Data augmentation on training set only? Is it common practice to apply data augmentation to training set only, or to both training and test sets?
 A: Typically, data augmentation for training convolutional neural networks is only done to the training set. I'm not sure what benefit augmenting the test data would achieve as the value of test data is primarily for model selection and evaluation and you're adding noise to your measurement of those quantities. 
A: In terms of the concept of augmentation, ie making the data set bigger for some reason, we'd tend to only augment the training set. We'd evaluate the result of different augmentation approaches on a validation set.
However, as @Łukasz Grad points out, we might need to perform a similar procedure to the test set as was done on the training set. This is typically so that the input data from the test set resembles as much as possible that of the training set. For example, @Łukasz Grad points out the example of image cropping, where we'd need to crop the test images too, so they are the same size as the training images. However, in the case of the training images, we might use each training image multiple times, with crops in different locations/offsets. At test time we'd likely either do a single centred crop, or do random crops and take an average.
Running the augmentation procedure against test data is not to make the test data bigger/more accurate, but just to make the input data from the test set resemble that of the input data from the training set, so we can feed it into the same net (eg same dimensions). We'd never consider that the test set is 'better' in some way, by applying an augmentation procedure. At least, that's not something I've ever seen.
On the other hand, for the training set, the point of the augmentation is to reduce overfitting during training. And we evaluate the quality of the augmentation by then running the trained model against our more-or-less fixed test/validation set.
A: Complementing the answers, let my add my 2 cents regarding test-time data augmentation.
Data augmentation can be also performed during test-time with the goal of reducing variance. It can be performed by taking the average of the predictions of modified versions of the input image.

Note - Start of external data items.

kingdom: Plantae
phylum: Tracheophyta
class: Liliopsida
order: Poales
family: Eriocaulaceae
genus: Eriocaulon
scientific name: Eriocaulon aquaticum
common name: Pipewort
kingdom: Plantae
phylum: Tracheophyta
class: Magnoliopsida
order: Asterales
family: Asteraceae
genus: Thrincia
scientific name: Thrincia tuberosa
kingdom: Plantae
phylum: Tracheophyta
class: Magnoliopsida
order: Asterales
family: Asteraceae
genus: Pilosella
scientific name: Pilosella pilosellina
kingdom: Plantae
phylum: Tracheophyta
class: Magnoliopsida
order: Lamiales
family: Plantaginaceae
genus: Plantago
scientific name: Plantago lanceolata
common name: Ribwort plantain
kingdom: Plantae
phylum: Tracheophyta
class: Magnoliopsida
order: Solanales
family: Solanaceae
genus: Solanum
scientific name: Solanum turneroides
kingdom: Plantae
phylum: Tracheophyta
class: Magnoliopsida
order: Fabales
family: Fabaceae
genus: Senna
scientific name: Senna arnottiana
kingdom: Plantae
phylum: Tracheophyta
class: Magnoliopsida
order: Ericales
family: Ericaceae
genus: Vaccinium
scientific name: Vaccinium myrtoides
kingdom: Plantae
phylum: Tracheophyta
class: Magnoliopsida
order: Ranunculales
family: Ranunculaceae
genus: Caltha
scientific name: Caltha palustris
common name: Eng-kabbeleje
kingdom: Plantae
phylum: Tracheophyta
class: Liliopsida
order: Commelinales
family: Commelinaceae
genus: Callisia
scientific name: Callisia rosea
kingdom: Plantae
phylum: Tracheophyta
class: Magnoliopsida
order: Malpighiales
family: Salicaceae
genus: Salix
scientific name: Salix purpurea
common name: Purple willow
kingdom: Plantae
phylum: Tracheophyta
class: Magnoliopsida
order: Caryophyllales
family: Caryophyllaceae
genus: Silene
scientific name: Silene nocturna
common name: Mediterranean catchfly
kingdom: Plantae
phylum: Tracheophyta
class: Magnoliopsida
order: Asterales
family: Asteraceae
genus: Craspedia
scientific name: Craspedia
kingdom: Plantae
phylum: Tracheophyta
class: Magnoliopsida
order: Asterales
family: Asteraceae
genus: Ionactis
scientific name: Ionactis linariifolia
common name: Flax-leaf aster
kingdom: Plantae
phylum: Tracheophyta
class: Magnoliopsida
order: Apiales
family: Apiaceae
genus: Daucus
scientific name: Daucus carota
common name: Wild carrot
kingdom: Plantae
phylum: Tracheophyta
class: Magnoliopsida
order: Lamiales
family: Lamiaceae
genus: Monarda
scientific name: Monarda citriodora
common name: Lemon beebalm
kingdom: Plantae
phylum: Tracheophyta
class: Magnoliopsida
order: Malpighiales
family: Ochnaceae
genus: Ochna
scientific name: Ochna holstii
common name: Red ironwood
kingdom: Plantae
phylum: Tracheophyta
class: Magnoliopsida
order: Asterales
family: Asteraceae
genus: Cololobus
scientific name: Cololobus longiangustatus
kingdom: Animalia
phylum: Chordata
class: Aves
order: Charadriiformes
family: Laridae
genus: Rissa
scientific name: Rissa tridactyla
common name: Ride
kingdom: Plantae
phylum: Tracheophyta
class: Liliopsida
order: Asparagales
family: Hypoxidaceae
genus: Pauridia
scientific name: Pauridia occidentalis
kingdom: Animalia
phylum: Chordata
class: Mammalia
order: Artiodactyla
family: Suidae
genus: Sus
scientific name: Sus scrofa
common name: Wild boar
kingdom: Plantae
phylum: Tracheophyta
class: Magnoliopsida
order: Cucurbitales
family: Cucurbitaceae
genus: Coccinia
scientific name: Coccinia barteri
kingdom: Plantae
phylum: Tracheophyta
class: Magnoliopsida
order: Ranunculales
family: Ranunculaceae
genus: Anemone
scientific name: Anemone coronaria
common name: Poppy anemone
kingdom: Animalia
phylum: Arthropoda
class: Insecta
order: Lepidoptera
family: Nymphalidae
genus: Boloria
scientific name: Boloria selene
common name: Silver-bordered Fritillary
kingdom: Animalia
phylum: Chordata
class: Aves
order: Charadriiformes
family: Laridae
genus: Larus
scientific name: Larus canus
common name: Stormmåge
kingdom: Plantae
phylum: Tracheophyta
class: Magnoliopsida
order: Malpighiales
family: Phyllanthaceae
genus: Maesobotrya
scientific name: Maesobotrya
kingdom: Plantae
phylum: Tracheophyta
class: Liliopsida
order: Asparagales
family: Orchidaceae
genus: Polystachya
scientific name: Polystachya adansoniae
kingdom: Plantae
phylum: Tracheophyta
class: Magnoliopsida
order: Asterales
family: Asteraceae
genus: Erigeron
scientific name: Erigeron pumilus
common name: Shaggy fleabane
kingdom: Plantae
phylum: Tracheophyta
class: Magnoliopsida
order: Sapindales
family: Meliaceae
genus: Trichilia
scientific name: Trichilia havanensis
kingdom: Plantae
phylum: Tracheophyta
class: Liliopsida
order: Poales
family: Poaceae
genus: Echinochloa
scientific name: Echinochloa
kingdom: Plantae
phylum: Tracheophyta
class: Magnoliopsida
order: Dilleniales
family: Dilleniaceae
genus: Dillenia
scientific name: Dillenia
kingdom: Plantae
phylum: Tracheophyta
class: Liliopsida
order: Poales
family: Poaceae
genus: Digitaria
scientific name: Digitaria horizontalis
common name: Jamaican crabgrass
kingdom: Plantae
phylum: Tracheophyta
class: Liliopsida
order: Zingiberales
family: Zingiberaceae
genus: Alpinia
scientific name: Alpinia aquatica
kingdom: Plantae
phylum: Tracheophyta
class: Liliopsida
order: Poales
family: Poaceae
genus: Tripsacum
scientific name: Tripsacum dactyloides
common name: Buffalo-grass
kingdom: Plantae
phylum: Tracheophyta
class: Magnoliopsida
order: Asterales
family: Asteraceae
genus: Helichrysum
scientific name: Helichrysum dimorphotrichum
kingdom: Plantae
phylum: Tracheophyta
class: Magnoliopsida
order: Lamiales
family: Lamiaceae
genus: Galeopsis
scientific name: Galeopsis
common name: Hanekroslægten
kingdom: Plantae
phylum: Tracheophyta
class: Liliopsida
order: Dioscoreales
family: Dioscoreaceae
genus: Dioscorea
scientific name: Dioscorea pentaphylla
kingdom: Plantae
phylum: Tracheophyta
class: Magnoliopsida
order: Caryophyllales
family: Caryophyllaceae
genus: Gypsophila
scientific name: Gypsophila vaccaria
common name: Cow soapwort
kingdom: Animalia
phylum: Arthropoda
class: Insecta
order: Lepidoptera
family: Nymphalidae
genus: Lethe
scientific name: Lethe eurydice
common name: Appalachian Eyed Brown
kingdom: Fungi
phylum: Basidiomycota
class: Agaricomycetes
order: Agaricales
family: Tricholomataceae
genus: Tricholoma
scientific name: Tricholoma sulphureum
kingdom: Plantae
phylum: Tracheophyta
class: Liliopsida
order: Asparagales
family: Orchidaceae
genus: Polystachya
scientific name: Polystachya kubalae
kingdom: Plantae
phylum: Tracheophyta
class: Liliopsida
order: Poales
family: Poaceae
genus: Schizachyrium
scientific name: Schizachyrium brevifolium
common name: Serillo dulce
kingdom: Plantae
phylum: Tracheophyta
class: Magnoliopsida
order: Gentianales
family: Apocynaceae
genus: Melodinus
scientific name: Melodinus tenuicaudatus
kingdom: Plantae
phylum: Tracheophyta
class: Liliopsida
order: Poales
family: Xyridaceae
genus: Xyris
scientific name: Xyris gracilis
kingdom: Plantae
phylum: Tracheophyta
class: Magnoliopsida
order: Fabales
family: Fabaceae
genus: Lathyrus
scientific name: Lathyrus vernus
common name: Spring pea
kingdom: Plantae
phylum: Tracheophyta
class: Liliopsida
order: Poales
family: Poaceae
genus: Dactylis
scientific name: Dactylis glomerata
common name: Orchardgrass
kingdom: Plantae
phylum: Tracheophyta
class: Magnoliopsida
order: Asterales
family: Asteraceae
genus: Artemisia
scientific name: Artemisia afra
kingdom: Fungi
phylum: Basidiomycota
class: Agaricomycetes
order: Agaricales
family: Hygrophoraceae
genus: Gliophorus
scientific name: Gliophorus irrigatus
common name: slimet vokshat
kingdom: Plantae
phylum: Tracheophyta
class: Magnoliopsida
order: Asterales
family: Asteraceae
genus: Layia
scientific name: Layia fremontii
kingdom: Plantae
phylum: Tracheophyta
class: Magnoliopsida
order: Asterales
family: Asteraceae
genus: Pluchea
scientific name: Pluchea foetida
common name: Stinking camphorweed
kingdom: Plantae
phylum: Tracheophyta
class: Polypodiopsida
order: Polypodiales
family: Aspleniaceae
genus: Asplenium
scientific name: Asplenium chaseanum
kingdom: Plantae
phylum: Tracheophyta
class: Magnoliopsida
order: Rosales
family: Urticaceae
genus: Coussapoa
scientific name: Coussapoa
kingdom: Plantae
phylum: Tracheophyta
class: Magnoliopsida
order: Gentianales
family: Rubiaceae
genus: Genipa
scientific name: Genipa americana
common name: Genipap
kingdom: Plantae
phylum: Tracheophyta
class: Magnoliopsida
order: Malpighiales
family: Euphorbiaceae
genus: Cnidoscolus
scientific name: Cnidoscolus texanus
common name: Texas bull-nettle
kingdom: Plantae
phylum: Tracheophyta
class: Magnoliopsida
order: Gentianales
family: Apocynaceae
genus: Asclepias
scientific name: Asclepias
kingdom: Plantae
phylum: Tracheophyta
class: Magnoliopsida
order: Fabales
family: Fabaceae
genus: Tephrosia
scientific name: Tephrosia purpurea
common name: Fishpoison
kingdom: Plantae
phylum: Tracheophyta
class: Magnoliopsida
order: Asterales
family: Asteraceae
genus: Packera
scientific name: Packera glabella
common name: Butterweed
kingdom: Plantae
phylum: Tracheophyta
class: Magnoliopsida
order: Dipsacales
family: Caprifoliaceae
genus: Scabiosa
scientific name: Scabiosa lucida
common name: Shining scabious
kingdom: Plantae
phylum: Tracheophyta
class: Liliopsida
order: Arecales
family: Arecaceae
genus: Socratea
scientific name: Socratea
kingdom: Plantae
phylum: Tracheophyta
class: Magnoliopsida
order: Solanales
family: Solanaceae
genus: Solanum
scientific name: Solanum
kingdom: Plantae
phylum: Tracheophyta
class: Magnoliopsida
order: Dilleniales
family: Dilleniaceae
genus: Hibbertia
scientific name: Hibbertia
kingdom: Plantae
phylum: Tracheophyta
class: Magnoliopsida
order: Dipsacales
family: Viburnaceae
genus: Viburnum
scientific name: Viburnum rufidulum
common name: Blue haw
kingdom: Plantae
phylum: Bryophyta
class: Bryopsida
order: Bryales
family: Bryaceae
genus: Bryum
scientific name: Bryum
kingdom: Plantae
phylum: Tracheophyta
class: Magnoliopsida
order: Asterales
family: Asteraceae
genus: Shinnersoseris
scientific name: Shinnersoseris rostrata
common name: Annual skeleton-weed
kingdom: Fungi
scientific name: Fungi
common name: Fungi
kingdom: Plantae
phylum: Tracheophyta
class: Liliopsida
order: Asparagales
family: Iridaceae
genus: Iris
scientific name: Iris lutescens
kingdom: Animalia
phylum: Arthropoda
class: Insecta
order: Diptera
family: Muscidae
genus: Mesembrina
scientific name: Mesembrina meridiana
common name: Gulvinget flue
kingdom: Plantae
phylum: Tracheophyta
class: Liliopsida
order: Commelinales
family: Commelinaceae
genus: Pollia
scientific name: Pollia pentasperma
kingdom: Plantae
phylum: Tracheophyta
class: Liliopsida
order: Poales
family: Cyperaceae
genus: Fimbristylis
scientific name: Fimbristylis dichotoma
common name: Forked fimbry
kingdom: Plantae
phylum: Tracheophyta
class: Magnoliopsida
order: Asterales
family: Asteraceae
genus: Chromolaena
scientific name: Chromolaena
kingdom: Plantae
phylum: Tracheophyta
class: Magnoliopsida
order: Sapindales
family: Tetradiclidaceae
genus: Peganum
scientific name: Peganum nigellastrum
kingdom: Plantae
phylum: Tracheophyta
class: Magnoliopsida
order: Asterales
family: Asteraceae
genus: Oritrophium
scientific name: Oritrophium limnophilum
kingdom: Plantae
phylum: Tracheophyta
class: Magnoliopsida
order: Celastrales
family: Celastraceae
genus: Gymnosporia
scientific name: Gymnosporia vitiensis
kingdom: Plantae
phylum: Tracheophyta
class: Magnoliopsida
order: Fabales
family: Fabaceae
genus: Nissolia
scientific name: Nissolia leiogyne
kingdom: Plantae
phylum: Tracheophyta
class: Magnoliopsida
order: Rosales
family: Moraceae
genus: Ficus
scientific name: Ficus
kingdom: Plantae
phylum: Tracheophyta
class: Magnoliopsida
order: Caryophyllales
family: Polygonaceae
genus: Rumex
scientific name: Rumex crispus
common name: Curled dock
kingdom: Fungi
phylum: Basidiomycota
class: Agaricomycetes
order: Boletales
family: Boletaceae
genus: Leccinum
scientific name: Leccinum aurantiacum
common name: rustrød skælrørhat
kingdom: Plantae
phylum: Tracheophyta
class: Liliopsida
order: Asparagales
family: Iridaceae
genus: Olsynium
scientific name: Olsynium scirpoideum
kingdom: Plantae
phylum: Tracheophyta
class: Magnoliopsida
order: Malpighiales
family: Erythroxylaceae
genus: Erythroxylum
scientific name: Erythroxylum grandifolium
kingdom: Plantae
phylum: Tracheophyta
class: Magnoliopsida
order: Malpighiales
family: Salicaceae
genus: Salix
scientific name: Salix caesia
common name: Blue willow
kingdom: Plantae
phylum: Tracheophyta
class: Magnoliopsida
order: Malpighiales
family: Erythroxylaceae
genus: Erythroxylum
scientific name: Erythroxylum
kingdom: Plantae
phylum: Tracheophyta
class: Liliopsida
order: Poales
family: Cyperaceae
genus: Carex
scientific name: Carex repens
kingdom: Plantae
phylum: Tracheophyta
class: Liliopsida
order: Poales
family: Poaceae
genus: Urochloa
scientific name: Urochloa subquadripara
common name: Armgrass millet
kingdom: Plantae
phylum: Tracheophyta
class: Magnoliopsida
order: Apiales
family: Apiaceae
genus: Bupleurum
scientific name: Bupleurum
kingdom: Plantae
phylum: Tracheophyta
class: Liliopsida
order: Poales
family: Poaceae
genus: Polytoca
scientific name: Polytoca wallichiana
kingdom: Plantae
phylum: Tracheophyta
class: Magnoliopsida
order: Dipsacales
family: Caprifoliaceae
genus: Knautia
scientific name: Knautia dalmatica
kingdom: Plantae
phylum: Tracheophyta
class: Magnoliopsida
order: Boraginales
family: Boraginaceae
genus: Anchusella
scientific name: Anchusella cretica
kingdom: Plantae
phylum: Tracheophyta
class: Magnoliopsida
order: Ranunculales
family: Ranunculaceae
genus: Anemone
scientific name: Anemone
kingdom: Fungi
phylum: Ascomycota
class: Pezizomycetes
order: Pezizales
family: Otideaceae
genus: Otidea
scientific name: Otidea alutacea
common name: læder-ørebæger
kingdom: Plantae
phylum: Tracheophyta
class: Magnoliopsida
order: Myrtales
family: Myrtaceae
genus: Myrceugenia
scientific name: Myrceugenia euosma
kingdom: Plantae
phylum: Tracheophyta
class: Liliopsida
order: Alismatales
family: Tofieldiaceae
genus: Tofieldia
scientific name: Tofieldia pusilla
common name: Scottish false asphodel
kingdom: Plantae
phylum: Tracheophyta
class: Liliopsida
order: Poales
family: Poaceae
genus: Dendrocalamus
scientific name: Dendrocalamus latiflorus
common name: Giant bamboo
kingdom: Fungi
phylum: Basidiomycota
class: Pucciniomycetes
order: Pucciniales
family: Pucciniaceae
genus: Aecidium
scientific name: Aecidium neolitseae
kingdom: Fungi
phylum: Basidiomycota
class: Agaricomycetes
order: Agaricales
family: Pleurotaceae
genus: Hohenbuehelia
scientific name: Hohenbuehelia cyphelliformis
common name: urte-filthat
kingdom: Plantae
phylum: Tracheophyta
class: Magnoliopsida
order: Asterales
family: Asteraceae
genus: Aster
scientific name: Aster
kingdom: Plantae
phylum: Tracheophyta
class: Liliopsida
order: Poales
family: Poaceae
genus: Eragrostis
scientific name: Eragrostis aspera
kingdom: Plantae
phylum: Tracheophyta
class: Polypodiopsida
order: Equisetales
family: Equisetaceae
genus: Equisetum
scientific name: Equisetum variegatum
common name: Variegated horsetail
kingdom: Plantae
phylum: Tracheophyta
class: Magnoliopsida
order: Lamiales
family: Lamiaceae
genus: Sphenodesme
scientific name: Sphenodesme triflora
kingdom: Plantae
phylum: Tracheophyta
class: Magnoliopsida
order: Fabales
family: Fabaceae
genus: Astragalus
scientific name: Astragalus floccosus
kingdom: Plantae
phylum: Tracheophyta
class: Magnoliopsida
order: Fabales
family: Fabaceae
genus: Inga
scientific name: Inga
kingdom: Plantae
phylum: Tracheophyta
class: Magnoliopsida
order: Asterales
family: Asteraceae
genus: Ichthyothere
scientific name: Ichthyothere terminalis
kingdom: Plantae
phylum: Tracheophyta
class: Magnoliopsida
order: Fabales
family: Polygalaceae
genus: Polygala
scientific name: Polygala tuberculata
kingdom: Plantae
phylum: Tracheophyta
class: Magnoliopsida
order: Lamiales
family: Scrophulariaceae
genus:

Dataset augmentation may be seen as a way of preprocessing the training set only. Dataset augmentation is an excellent way to reduce the generalization error of most computer vision models. A related idea applicable at test time is to show the model many different versions of the same input (for example, the same image cropped at slightly different locations) and have the different instantiations of the model vote to determine the output. This latter idea can be interpreted as an ensemble approach, and it helps to reduce generalization error.
  (Deep Learning Book, Chapter 12).

It's a very common practice to apply test-time augmentation. AlexNet and ResNet do that with the 10-crop technique (taking patches from the four corners and the center of the original image and also mirroring them). Inception goes further and generate 144 patches instead of only 10. If you check Kaggle and other competitions, most winners also apply test-time augmentation.
I'm the author of a paper on data augmentation (code) in which we experimented with training and testing augmentation for skin lesion classification (a low-data task). In some cases, using strong data augmentation on training alone is marginally better than not using data augmentation, while using train and test augmentation increases the performance of the model by a very significant margin.